Clearly explained why a document failed and what was required to pass.
This turned previously unclear rejections into actionable feedback for both internal teams and sellers.




The introduction of AI into the compliance workflow significantly transformed how reviews were performed. Review cycles were reduced from days to minutes, enabling the team to handle increased volume without additional staffing. By standardizing evaluations across storefronts, claims, images, and documentation, the platform improved consistency and trust at scale while keeping reviewers firmly in control of final decisions. Auto-generated PDFs and AI-suggested rewrites elevated feedback quality, helping sellers clearly understand why submissions failed and how to correct them. Most importantly, by allowing reviewers to train, edit, and guide the LLM, the system supported human-centered AI adoption, building internal confidence and continuously improving accuracy over time.

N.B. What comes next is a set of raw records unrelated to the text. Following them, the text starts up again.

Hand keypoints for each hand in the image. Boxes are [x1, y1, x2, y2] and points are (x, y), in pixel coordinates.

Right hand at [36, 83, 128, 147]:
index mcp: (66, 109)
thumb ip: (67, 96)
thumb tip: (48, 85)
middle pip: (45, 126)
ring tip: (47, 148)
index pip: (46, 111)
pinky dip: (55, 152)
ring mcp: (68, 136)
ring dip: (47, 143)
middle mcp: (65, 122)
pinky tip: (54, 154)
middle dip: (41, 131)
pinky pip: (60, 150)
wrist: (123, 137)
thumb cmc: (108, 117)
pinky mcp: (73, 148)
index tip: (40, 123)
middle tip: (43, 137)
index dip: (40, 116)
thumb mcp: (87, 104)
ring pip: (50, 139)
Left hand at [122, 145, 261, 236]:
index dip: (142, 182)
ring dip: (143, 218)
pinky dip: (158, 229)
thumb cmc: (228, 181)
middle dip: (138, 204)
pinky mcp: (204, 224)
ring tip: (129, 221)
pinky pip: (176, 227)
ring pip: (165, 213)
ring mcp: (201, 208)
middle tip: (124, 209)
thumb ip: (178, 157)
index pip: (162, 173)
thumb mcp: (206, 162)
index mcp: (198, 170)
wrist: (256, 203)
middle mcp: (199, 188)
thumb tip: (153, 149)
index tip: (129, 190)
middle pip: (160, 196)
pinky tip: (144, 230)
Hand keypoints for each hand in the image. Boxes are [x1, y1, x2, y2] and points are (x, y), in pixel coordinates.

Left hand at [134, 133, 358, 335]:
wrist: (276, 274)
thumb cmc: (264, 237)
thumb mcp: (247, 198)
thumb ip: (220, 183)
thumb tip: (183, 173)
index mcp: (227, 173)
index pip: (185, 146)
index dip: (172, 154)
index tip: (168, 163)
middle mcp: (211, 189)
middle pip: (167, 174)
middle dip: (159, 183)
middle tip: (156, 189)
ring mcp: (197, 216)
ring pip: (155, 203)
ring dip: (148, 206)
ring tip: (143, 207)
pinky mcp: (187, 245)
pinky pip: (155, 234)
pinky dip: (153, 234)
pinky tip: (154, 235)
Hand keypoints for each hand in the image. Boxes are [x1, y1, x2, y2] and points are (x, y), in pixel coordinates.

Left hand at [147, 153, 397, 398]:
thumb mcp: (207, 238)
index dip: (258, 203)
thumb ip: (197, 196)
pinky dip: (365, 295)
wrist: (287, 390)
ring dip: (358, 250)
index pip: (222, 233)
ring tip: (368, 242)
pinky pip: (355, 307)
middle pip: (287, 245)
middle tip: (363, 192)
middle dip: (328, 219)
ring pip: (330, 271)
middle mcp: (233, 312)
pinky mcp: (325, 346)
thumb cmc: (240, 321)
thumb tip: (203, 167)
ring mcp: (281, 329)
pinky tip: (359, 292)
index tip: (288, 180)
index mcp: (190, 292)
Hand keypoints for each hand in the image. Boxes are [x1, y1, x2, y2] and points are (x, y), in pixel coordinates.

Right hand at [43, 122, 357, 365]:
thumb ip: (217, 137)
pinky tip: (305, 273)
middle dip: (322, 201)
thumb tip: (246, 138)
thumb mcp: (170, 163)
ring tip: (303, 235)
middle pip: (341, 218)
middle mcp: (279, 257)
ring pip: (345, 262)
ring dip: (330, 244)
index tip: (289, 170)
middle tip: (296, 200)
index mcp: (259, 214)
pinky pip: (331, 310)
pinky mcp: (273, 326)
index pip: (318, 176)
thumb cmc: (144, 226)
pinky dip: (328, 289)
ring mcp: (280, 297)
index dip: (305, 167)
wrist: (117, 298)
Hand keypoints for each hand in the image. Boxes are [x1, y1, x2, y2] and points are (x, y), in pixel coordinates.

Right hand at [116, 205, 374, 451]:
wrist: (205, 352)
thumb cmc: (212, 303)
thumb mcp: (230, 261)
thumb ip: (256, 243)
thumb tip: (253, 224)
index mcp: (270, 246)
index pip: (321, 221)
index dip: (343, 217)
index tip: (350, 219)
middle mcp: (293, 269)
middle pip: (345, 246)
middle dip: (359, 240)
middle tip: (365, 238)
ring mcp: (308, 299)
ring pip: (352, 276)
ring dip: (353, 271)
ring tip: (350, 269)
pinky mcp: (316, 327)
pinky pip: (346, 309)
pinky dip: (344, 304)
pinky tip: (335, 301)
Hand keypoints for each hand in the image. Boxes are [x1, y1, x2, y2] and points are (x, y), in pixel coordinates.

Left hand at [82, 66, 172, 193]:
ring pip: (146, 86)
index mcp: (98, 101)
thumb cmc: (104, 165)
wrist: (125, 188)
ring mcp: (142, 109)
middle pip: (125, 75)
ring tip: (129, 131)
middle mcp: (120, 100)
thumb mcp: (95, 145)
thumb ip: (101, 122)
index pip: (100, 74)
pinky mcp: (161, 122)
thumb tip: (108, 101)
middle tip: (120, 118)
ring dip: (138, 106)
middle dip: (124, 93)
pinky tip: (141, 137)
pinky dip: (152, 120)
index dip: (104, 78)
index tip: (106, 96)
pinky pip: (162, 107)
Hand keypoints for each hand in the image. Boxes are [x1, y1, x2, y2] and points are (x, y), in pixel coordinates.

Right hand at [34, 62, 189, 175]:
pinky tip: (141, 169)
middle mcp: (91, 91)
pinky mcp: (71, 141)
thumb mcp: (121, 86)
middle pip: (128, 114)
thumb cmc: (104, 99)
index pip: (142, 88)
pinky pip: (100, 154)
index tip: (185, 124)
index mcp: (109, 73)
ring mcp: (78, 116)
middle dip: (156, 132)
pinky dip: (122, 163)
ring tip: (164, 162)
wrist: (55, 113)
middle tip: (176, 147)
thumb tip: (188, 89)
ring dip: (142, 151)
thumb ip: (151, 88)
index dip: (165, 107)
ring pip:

Collaboration Over Automation: AI delivered the most value when positioned as a partner rather than a replacement. By assisting with extraction, evaluation, and draft recommendations. Leaving the final judgment to users, and the system simplified the work without removing user accountability or expertise.
Trust Is Designed, Not Assumed: In high-risk, policy-driven workflows, explainability and human override aren’t optional...they’re foundational. Making AI reasoning visible and editable was essential to building confidence, ensuring accuracy, and enabling responsible adoption at scale.
Learning Through Use: Allowing reviewers to edit, correct, and guide the LLM turned real-world usage into continuous training. Over time, this feedback loop improved accuracy, reduced friction, and strengthened trust between users and the system.
This project demonstrated how thoughtful design can move AI beyond experimentation into a dependable source of leverage. One that helps teams scale, brings clarity and consistency to complex decisions, and strengthens user expertise rather than replacing it.